RECORDS PROVIDED →
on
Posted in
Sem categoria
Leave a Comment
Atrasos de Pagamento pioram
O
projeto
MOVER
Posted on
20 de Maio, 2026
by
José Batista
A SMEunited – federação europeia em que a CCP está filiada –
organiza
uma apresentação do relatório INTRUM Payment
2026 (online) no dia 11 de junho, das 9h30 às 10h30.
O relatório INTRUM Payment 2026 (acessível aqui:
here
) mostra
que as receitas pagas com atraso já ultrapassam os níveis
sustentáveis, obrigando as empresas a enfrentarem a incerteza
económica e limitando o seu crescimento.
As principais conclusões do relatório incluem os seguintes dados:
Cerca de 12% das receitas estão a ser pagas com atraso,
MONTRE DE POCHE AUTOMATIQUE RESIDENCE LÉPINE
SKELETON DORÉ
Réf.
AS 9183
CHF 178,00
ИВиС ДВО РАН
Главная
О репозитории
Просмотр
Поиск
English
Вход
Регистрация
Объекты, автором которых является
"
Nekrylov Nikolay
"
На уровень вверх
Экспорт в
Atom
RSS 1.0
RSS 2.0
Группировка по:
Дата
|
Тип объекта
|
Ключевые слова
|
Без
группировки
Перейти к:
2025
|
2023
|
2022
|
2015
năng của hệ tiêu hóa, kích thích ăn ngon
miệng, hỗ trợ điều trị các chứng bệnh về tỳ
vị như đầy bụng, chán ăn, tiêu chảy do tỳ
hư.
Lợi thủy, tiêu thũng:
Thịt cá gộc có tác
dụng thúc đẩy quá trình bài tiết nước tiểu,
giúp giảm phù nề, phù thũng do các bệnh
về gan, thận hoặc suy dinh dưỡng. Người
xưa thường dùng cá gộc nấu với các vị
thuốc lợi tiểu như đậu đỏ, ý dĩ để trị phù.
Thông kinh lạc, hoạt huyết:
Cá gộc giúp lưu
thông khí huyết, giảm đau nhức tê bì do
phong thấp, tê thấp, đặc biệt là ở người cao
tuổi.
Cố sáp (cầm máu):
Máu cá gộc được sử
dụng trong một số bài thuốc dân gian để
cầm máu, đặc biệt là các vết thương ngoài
...
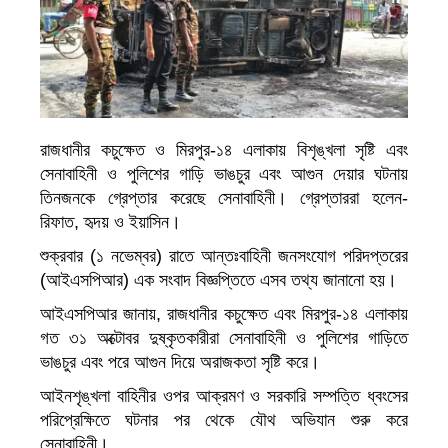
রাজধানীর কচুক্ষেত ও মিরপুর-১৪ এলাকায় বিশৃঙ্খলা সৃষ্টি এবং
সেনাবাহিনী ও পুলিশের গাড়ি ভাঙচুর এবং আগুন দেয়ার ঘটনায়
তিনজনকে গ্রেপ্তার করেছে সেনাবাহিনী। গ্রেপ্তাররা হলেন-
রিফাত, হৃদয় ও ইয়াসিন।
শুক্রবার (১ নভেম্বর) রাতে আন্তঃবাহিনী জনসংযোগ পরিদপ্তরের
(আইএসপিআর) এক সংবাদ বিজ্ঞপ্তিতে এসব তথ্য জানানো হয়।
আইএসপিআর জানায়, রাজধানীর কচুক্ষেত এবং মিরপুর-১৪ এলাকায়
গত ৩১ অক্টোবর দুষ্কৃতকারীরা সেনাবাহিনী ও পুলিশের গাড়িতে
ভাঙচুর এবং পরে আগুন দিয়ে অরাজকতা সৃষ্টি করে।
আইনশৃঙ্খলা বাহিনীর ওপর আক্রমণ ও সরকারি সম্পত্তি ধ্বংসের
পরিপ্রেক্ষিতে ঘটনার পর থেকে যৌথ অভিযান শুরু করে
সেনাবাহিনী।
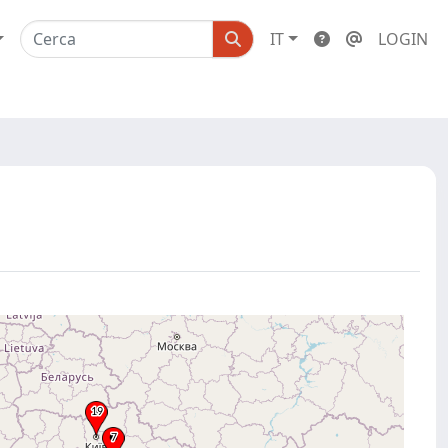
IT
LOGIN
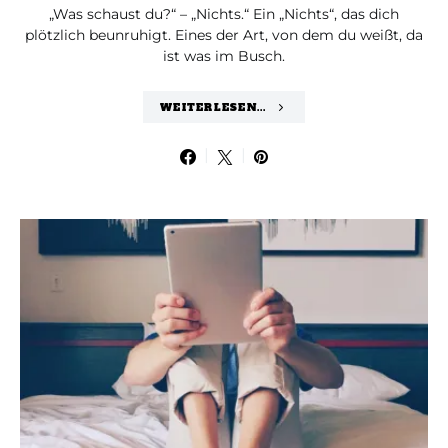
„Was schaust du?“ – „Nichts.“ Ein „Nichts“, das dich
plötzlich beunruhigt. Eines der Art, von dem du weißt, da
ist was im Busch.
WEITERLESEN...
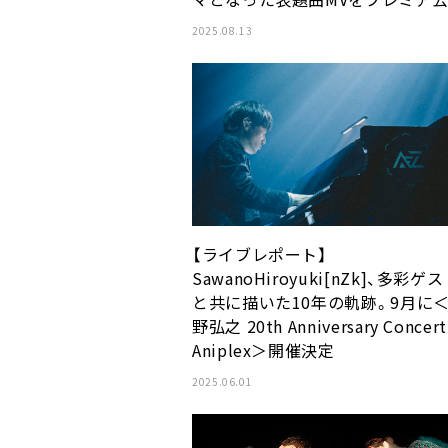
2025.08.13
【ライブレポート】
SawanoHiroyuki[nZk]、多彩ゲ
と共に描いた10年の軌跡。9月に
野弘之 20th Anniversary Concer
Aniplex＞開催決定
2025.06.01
==
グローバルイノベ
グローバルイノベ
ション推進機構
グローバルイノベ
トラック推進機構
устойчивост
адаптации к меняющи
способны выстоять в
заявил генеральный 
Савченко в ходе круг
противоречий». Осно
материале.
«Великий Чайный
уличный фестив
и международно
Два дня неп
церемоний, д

ABOUT THIS EXERCISE →
Above are some lines. Repeat exactly, and only, those from the line that has "xưa thường dùng cá gộc nấu với các vị" through the line that has "cầm máu, đặc biệt là các vết thương ngoài".

EXERCISE RESPONSE →
xưa thường dùng cá gộc nấu với các vị
thuốc lợi tiểu như đậu đỏ, ý dĩ để trị phù.
Thông kinh lạc, hoạt huyết:
Cá gộc giúp lưu
thông khí huyết, giảm đau nhức tê bì do
phong thấp, tê thấp, đặc biệt là ở người cao
tuổi.
Cố sáp (cầm máu):
Máu cá gộc được sử
dụng trong một số bài thuốc dân gian để
cầm máu, đặc biệt là các vết thương ngoài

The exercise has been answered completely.